Tuesday, April 2, 2013

Flutter


It was another blistering Florida summer, probably sometime in July. I was about ten years old at the time; it was about then when I had started to seclude myself back into the house more often than not, swimming with my neighbor didn’t have the same allure as it had when we were both androgynous children. We used make up new poses to strike mid-air over the glistening water together, the Kangaroo, the Starburst, the Egyptian. He eventually came over less and less, both of us separating ourselves inside the adjacent houses, peering out over our sun basked, empty yard.
            I never understood why my dad felt that summertime was the best time to do yard work, he still worked just as much as any other season but the heat was stifling thereabouts and work had lost what little “allure” it may have had, to me anyway. I always felt that my dad had laid out an expectation of me to be both a son and a daughter to him. People used to seem envious of me being an only child at times, “you get all the presents” they would say, “you don’t have to deal with a little brother/sister” or vice versa.
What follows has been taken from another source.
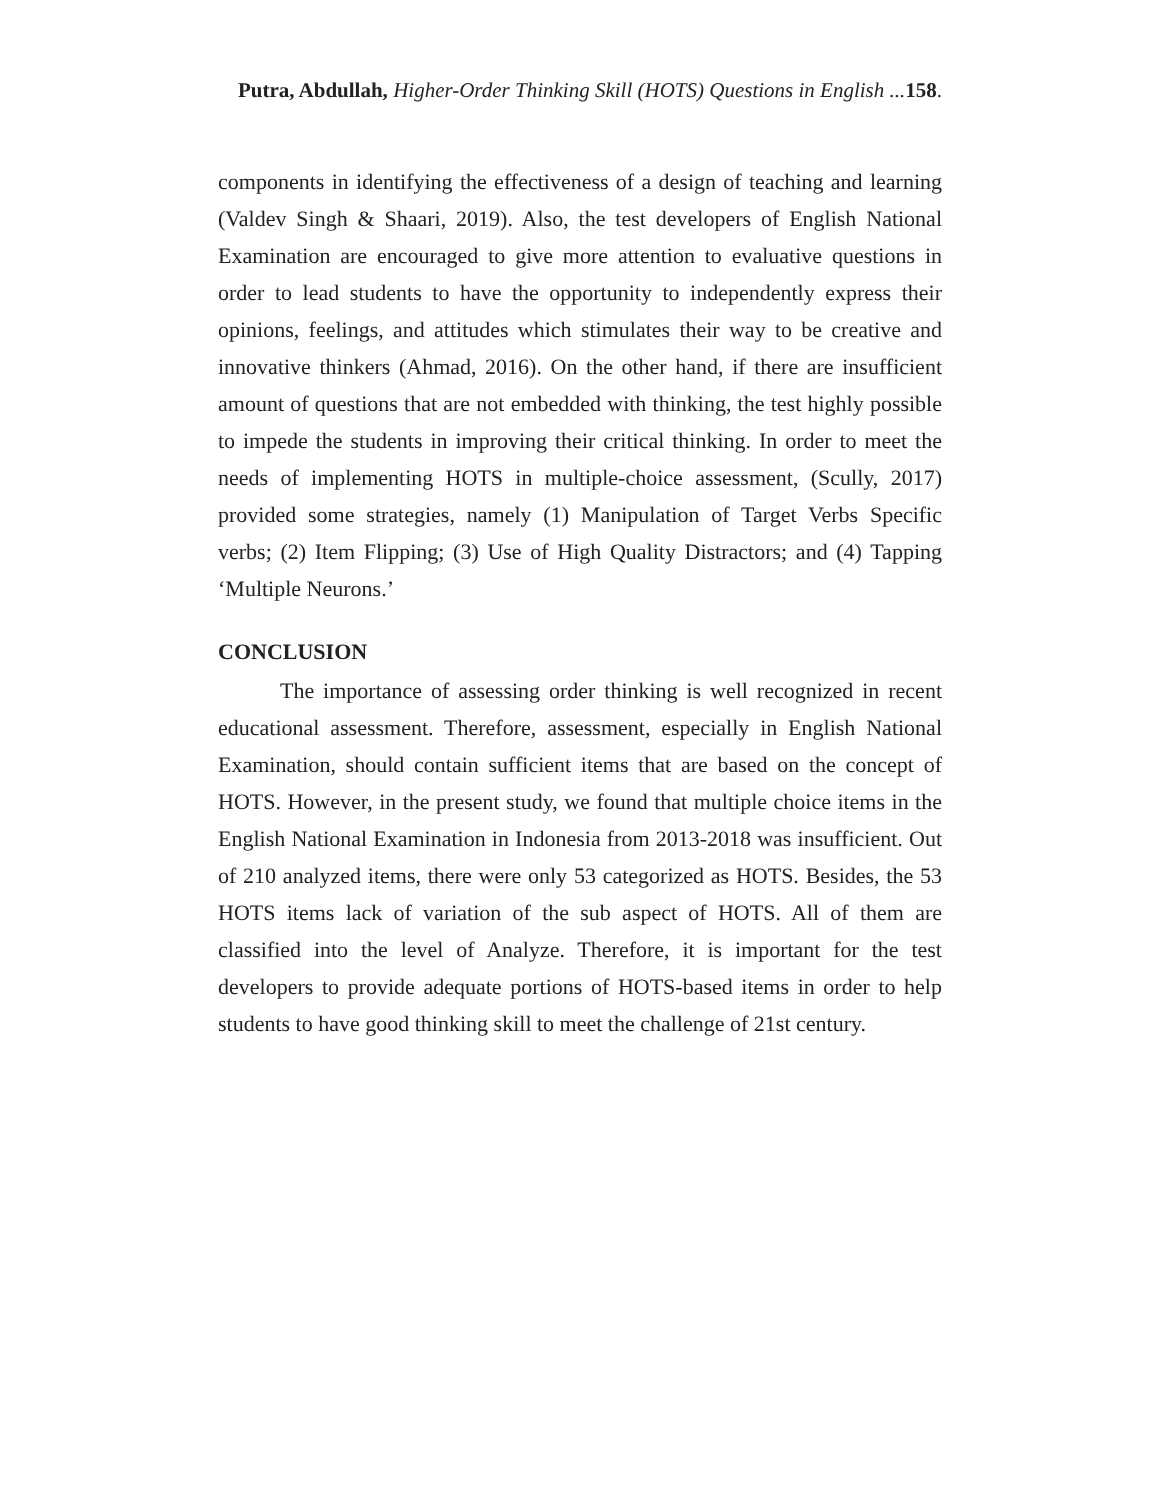Putra, Abdullah, Higher-Order Thinking Skill (HOTS) Questions in English ... 158.
components in identifying the effectiveness of a design of teaching and learning (Valdev Singh & Shaari, 2019). Also, the test developers of English National Examination are encouraged to give more attention to evaluative questions in order to lead students to have the opportunity to independently express their opinions, feelings, and attitudes which stimulates their way to be creative and innovative thinkers (Ahmad, 2016). On the other hand, if there are insufficient amount of questions that are not embedded with thinking, the test highly possible to impede the students in improving their critical thinking. In order to meet the needs of implementing HOTS in multiple-choice assessment, (Scully, 2017) provided some strategies, namely (1) Manipulation of Target Verbs Specific verbs; (2) Item Flipping; (3) Use of High Quality Distractors; and (4) Tapping ‘Multiple Neurons.’
CONCLUSION
The importance of assessing order thinking is well recognized in recent educational assessment. Therefore, assessment, especially in English National Examination, should contain sufficient items that are based on the concept of HOTS. However, in the present study, we found that multiple choice items in the English National Examination in Indonesia from 2013-2018 was insufficient. Out of 210 analyzed items, there were only 53 categorized as HOTS. Besides, the 53 HOTS items lack of variation of the sub aspect of HOTS. All of them are classified into the level of Analyze. Therefore, it is important for the test developers to provide adequate portions of HOTS-based items in order to help students to have good thinking skill to meet the challenge of 21st century.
It’s true that Christmas time remained my favorite holiday for a reason, but there is a completely different level of expectation from being the only daughter: you don’t have that older brother to mow the lawn or clean the pool or lay out the splintery mulch in the garden beds (my least favorite chore). No siblings to hide your naughtiness, either I might add. Working in the yard eventually became a way for my dad to get me out of the house while doing what he could to bond with me, in his own way that I never understood then. I gained my omniscient eye from him, I think.
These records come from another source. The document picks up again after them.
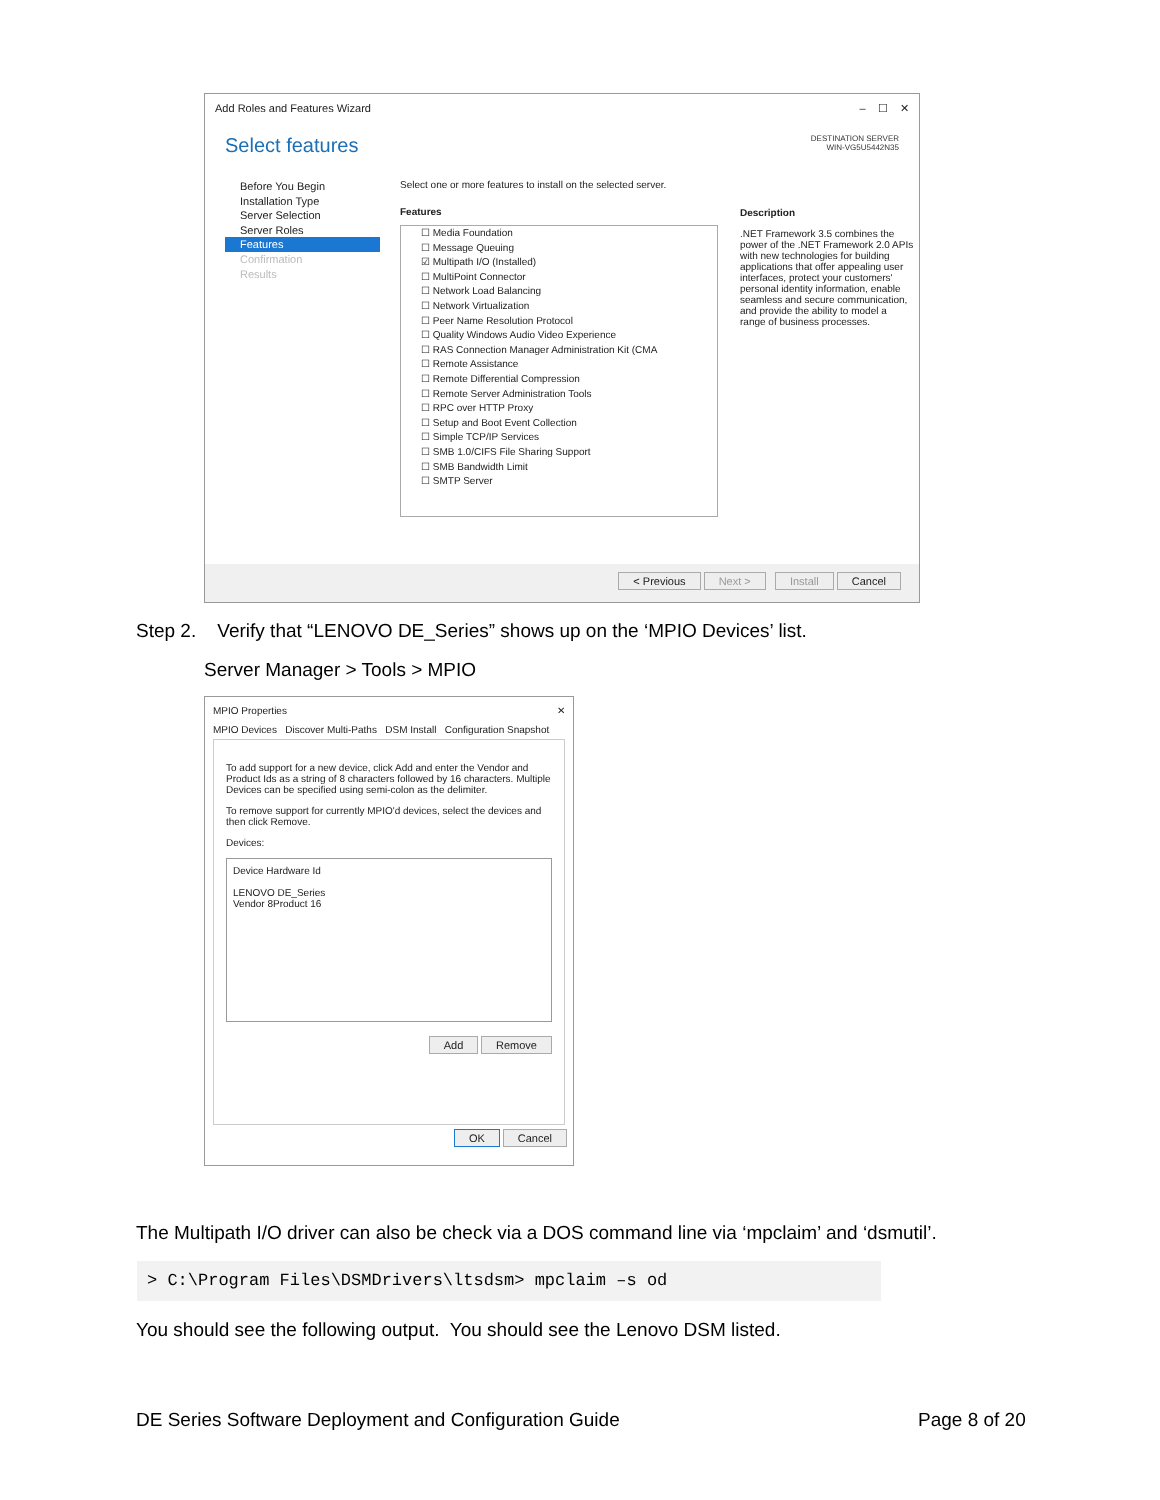Add Roles and Features Wizard – ☐ ✕
Select features DESTINATION SERVER
WIN-VG5U5442N35
Before You Begin
Installation Type
Server Selection
Server Roles
Features
Confirmation
Results
Select one or more features to install on the selected server.
Features
☐ Media Foundation
☐ Message Queuing
☑ Multipath I/O (Installed)
☐ MultiPoint Connector
☐ Network Load Balancing
☐ Network Virtualization
☐ Peer Name Resolution Protocol
☐ Quality Windows Audio Video Experience
☐ RAS Connection Manager Administration Kit (CMA
☐ Remote Assistance
☐ Remote Differential Compression
☐ Remote Server Administration Tools
☐ RPC over HTTP Proxy
☐ Setup and Boot Event Collection
☐ Simple TCP/IP Services
☐ SMB 1.0/CIFS File Sharing Support
☐ SMB Bandwidth Limit
☐ SMTP Server
Description
.NET Framework 3.5 combines the power of the .NET Framework 2.0 APIs with new technologies for building applications that offer appealing user interfaces, protect your customers' personal identity information, enable seamless and secure communication, and provide the ability to model a range of business processes.
< Previous Next > Install Cancel
Step 2. Verify that “LENOVO DE_Series” shows up on the ‘MPIO Devices’ list.
Server Manager > Tools > MPIO
MPIO Properties ✕
MPIO Devices Discover Multi-Paths DSM Install Configuration Snapshot
To add support for a new device, click Add and enter the Vendor and Product Ids as a string of 8 characters followed by 16 characters. Multiple Devices can be specified using semi-colon as the delimiter.
To remove support for currently MPIO'd devices, select the devices and then click Remove.
Devices:
Device Hardware Id
LENOVO DE_Series
Vendor 8Product 16
Add Remove
OK Cancel
The Multipath I/O driver can also be check via a DOS command line via ‘mpclaim’ and ‘dsmutil’.
> C:\Program Files\DSMDrivers\ltsdsm> mpclaim –s od
You should see the following output. You should see the Lenovo DSM listed.
DE Series Software Deployment and Configuration Guide
Page 8 of 20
            “Go turn on the sprinkler.” He told me, back bent over the pool as the beads of sweat trickled down off one wrinkled surface onto another. Groaning and rolling my eyes at his demand, I turned and flung the pool gate shut behind me with a clatter. The sun dappled my skin as I bounded across the driveway into the front yard where the sprinkler sat caking in the afternoon sunlight. It was a fairly standard sprinkler, nothing fancy, it was zip-tied to the top of a faded red milk crate so the grass couldn’t get stuffed up in the mechanics. I kicked it several paces across the tall grass, making sure it was in the middle before meandering back to the spigot against the house. The only way to find the faucet was by reaching behind an expansive holly bush, full of prickly, waxy leaves and those weird pastel blue berries. Too many times had I been scratched on the fringes of its grasp, so I squished as close to the house as possible while looking into my bedroom window and seeing the tiny knickknacks on the sill inside.
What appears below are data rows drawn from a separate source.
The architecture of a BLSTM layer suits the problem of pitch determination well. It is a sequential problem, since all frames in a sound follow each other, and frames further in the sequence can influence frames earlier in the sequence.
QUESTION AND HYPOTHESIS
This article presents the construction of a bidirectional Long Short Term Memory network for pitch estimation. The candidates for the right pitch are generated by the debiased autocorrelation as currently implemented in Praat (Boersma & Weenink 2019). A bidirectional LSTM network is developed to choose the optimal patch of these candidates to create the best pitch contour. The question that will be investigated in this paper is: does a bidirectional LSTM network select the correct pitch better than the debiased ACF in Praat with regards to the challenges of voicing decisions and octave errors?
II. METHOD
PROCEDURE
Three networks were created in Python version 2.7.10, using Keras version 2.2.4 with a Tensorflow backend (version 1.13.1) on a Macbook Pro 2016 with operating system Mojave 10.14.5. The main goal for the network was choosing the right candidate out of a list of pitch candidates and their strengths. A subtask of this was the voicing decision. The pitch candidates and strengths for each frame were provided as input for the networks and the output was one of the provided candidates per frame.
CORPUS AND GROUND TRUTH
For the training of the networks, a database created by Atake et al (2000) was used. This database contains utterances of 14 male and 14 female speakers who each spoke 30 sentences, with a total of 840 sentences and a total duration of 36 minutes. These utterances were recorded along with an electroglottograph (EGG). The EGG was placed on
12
            When I glanced to my left, I saw her. I clung tight against the wall, and held a tighter breath within my chest as I peered through the dark leaves. In a small nest of twigs and grass, there sat a female cardinal in a small crevice beneath the canopy of short branches. Not two feet from the shaded faucet, the bird rustled aimlessly and picked at its rosy brown feathers with its rosier beak. Presumably she concealed three or four small eggs, speckled brown and about the size of my trembling finger beneath her ruffled down. Whatever it was that I felt in that moment, I couldn’t bring myself to move from that spot with my eyes fixed on this creature. Hesitantly, as softly as I could, I whispered. I felt a little crazy; I had grown out of my ditzy, childish scatterbrain and found this strange sentience with myself in those lost summers in the house.
“It’s okay.” The words creaked from my throat. She twitched in the bush, and so did I when my expectation of haphazard fluttering went unrequited. I spoke again, my eyes transfixed, explaining to her my intentions. Again and again I murmured to the bird, inching my fingers forward glacially with no other sound but my breath hanging in the air. My hand soon fumbled onto the metal spout, and moved it grudgingly beneath my fingers and saw the sprinkler sputter happily to life through the screen of the holly bush. I exited as slowly as I entered, backed around the far corner of the house and let out my caged breath.
Maybe I was fooling myself, surely the bird couldn’t understand the subtle whispers that escaped my lips, but it makes you wonder. She sat still, natural, as I curved around unnoticed. I felt like a piece of glass reflecting the scene around me, merely distorting the quiet afternoon sun. After a moment of watching the water twinkle down over the grass in arcs, the bird gazing out mildly from her recluse, I flitted around to the backyard again to find my dad, listening a little more keenly to the soft rustles in the trees.